Mensen die ingeënt worden tegen het coronavirus met het vaccin van Pfizer/BioNTech, krijgen hun tweede prik zes weken na de eerste, in plaats van drie weken. Dat meldt zorgminister Hugo de Jonge.
Door meer tijd te laten tussen de twee prikken, kunnen sneller meer mensen een eerste keer worden ingeënt. Ook helpt de aanpassing volgens De Jonge verspilling tegen te gaan en hoeft er minder voorraad van het vaccin te worden aangehouden. Of dat ook bij andere vaccins kan, is nog niet bekend.
De aanpassing geldt voor mensen die vanaf nu een afspraak maken om te worden gevaccineerd. De afspraken voor een tweede prik die al staan gepland voor duizenden zorgmedewerkers, gaan gewoon door.
In overleg met het gezondheidsinstituut RIVM is besloten dat voortaan niet voor iedereen die de eerste Pfizer-prik krijgt, ook al een tweede voorradig moet zijn. Hoewel het aantal geleverde vaccins zich niet elke week laat voorspellen, biedt een voorraad van 50 procent voldoende zekerheid dat de tweede prik op tijd kan worden gezet.

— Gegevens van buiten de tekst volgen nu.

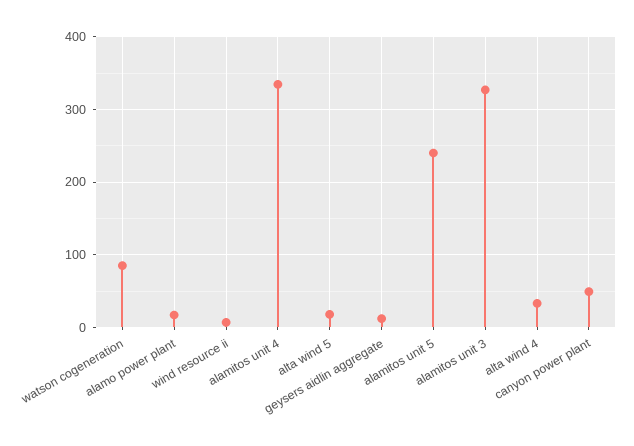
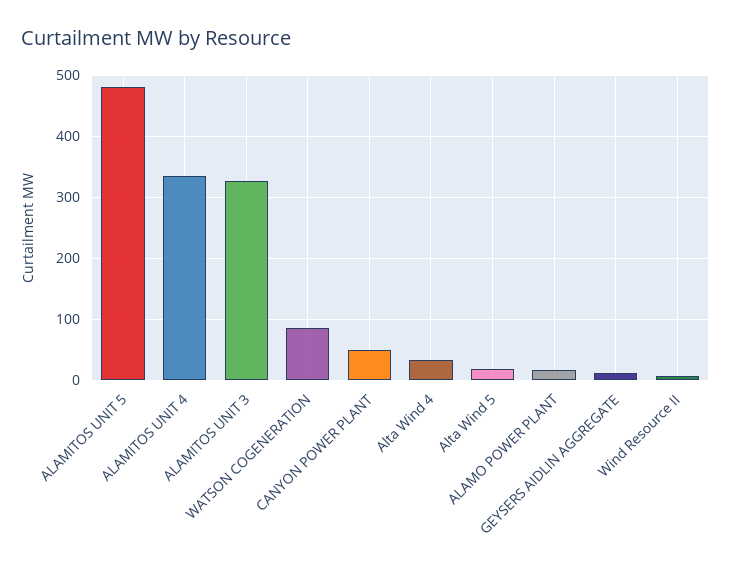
alamitos unit 5: 240 -> 480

De Jonge heeft goed nieuws over de mate van verspilling van het Pfizer-vaccin. Die werd vooraf geschat op 10 procent, maar in de praktijk blijkt slechts 3 procent verloren te gaan. De minister dankt dat aan "een efficiënt en professioneel proces". De meevallende verspilling maakt ook een versnelling van het vaccineren mogelijk.
Daardoor kan mogelijk al in de loop van volgende week worden begonnen met het inenten van thuiswonende ouderen vanaf 90 jaar. De groep tussen de 85 en 90 jaar komt waarschijnlijk vanaf de eerste week van februari aan bod.
De opkomst bij de groepen die als eerst worden gevaccineerd is hoger dan verwacht, meldt De Jonge verder. Daarom is besloten uit te gaan van een uiteindelijk vaccinatiegraad van 85 procent, in plaats van de eerder verwachte 75 procent. Dat percentage wordt gebruikt om in te schatten hoeveel vaccins er moeten komen.